Glass Half Full: Bank of America Hiring 10,000 Workers From Communities They Do Business With
By Stephone Coward
- Bank of America plans to hire 10,000 more employee from Low-to-Moderate-Income communities by 2025
- The Community Reinvestment Act requires banks to meet the needs of LMI communities they do business with
Bank of America (BAC +1.57%) ended the third quarter of 2021 by announcing through its Pathway program launched in 2018, that the company exceeded its five-year goal to hire 10,000 individuals from low to moderate-income (LMI) communities. Internally, it was deemed so successful that now the bank is expanding the program nationally and committing to hiring 10,000 more employees by 2025.

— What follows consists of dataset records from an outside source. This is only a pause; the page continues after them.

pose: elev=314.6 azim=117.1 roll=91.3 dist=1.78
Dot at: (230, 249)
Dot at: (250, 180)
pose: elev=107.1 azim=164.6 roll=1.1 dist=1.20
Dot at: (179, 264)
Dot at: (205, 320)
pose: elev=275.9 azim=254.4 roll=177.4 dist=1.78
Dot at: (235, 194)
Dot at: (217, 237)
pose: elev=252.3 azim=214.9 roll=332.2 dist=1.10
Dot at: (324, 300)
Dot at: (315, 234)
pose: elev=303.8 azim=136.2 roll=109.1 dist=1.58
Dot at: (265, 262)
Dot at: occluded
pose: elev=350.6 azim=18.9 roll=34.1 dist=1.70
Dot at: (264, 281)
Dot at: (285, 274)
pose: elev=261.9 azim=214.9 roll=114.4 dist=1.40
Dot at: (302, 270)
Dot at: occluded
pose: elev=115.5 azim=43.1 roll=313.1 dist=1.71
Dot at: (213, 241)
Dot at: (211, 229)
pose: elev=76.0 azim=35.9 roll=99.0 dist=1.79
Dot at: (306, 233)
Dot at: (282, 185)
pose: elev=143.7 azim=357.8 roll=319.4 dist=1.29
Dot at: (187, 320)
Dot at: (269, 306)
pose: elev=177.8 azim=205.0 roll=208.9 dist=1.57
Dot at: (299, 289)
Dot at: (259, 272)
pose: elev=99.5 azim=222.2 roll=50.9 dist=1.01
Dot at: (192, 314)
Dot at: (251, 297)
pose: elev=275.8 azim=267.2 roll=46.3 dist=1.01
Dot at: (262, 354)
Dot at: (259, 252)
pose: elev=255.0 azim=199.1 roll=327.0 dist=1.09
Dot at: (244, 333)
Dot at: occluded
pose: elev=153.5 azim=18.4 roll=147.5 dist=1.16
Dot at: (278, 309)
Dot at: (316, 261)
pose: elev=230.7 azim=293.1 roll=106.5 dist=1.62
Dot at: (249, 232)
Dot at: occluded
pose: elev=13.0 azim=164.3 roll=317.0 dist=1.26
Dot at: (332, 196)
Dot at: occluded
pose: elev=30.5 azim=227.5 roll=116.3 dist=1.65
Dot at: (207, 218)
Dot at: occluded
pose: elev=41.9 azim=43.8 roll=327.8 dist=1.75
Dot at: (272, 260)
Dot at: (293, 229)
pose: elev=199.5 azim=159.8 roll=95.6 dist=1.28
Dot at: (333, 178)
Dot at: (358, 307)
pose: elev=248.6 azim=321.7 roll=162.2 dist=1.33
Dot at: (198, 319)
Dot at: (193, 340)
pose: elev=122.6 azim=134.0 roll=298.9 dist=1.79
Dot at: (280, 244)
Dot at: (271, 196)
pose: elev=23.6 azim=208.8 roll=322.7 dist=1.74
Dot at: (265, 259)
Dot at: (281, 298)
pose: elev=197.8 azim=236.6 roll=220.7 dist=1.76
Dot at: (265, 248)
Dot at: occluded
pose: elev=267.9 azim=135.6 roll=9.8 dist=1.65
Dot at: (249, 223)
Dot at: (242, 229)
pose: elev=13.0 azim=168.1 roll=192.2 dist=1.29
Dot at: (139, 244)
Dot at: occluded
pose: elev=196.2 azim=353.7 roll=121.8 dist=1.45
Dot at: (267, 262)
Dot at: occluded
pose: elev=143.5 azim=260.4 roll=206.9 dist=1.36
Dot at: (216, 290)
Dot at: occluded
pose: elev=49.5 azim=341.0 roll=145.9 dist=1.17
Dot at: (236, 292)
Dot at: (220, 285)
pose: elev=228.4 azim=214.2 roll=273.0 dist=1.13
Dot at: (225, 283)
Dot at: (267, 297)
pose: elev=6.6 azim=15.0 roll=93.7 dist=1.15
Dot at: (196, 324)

Why This Matters: Investing in underserved communities is a requirement of all institutions that receive Federal Deposit Insurance Corporation (FDIC) insurance, due to the passage of the Community Reinvestment Act (CRA) of 1977. Banks must meet the credit needs of communities that they do business within, including LMI neighborhoods, required by the CRA. Historically, LMI communities have been associated with communities of color.
Texas, one of the places that Pathways is operating in, says a household is LMI if "they make less than 80% of the area median income". In 2020, the median household income for a Black people was $46,073 and $56,113 for a Hispanic people, compared to $76,057 for non-Hispanic white people.
The Black population numbers vary in the cities and counties where Bank of America is focusing its efforts. In Orange County, the Black population is 2.1%, 7.1% in Phoenix, 8.9% in Los Angeles, 23.6% in Dallas Fort Worth, and 24.3% in NYC.
Situational Awareness: For close to a decade, the voices of those demanding racial equity and economic justice have become louder, leaving companies no choice but to address it, or see their precious profits impacted. Bank of America does not have to worry about a lack of Black talent preventing it from meeting its 2025 goal. Black unemployment is still high, currently at 7.9%, significantly higher than the national 4.8% unemployment rate, which recently dropped from 5.2%.Here's to small victories. We love to see it.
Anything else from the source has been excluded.